Je besser sie Charlie kennenlernte, desto stärker hatte sie tief in ihrem Inneren das Gefühl, dass viel auf dem Spiel stand. Nicht nur für Charlie, sondern auch für sie selbst. Es gab Dinge, die konnte sie vermasseln, ohne sich danach schlecht zu fühlen. Dinge, bei denen sie versagen und die sie hinter sich lassen konnte.
Aber sie durfte nicht bei Charlie versagen. Das würde gleichzeitig bedeuten, an etwas sehr Zerbrechlichem in ihrem eigenen Inneren zu scheitern.
Merry spürte,
wusste
, das sich das Kind immer noch im Stich gelassen fühlte. Charlie war noch immer verschlossen, hatte kein Vertrauen und verhielt sich extrem vorsichtig. Sie hielt sich irgendwie über Wasser. Und obwohl Merry mittlerweile Berge von Büchern über Kinder und Trauer gelesen hatte, schien Charlie – sofern man es von außen beurteilen konnte – ihren Schmerz noch nicht zugelassen zu haben. Die Trauer saß als dickes Knäuel tief in ihr drinnen.

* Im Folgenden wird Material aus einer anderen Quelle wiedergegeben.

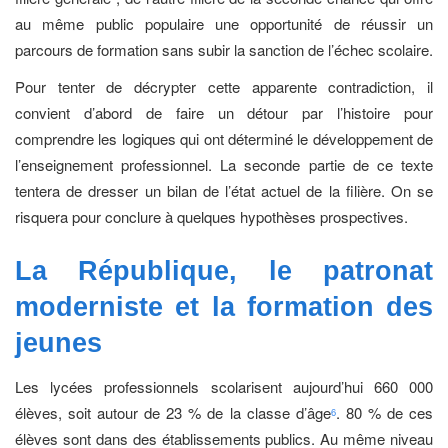
au même public populaire une opportunité de réussir un
parcours de formation sans subir la sanction de l’échec scolaire.
Pour tenter de décrypter cette apparente contradiction, il
convient d’abord de faire un détour par l’histoire pour
comprendre les logiques qui ont déterminé le développement de
l’enseignement professionnel. La seconde partie de ce texte
tentera de dresser un bilan de l’état actuel de la filière. On se
risquera pour conclure à quelques hypothèses prospectives.
La République, le patronat
moderniste et la
formation des
jeunes
Les lycées professionnels scolarisent aujourd’hui 660 000
élèves, soit autour de 23 % de la classe d’âge
. 80 % de ces
6
élèves sont dans des établissements publics. Au même niveau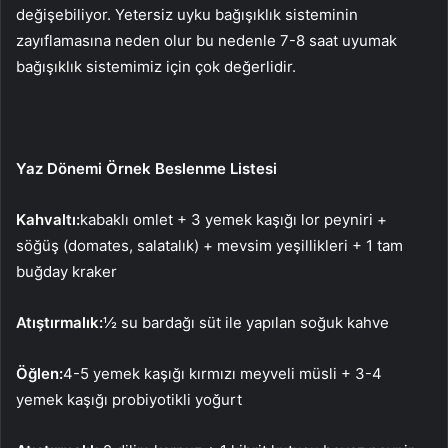
değişebiliyor. Yetersiz uyku bağışıklık sisteminin
zayıflamasına neden olur bu nedenle 7-8 saat uyumak
bağışıklık sistemimiz için çok değerlidir.
Yaz Dönemi Örnek Beslenme Listesi
Kahvaltı:
kabaklı omlet + 3 yemek kaşığı lor peyniri +
söğüş (domates, salatalık) + mevsim yeşillikleri + 1 tam
buğday kraker
Atıştırmalık:
½ su bardağı süt ile yapılan soğuk kahve
Öğlen:
4-5 yemek kaşığı kırmızı meyveli müsli + 3-4
yemek kaşığı probiyotikli yoğurt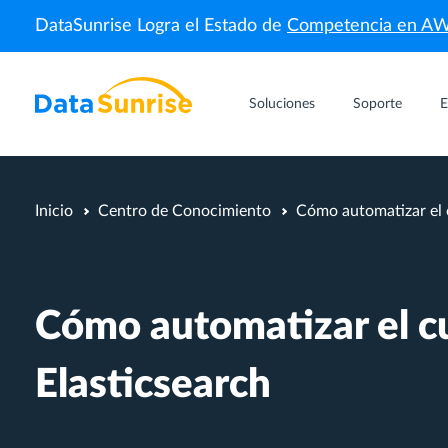
DataSunrise Logra el Estado de
Competencia en A
Soluciones
Soporte
E
Inicio
Centro de Conocimiento
Cómo automatizar el 
Cómo automatizar el c
Elasticsearch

Obwohl Merry nie einen Elternteil durch Tod verloren hatte, wurde ihr in Charlies Gegenwart immer stärker bewusst, dass sie selbst einen ganz bestimmten Verlust unverarbeitet mit sich herumschleppte, auch nach all den Jahren, die seither vergangen waren.
Für eine Frau, die freudig und bewusst Tausende Male in ihrem Leben ein Risiko eingegangen war, war sie jetzt extrem vorsichtig. Nicht nur bei Charlie hatte sie Angst, einen Fehler zu machen … sondern auch bei Jack.
Jetzt, in diesem Moment, fühlte sich Merry diesem einen Kampf, den sie unbedingt gewinnen musste, so ausgeliefert wie noch nie – für Charlie ein Zuhause zu schaffen. Und eines für sich selbst. Einen Ort, wo sie bleiben konnte. Wo sie nicht mehr flüchten musste – vor ihrem Leben, vor ihrer Trauer oder vor sich selbst.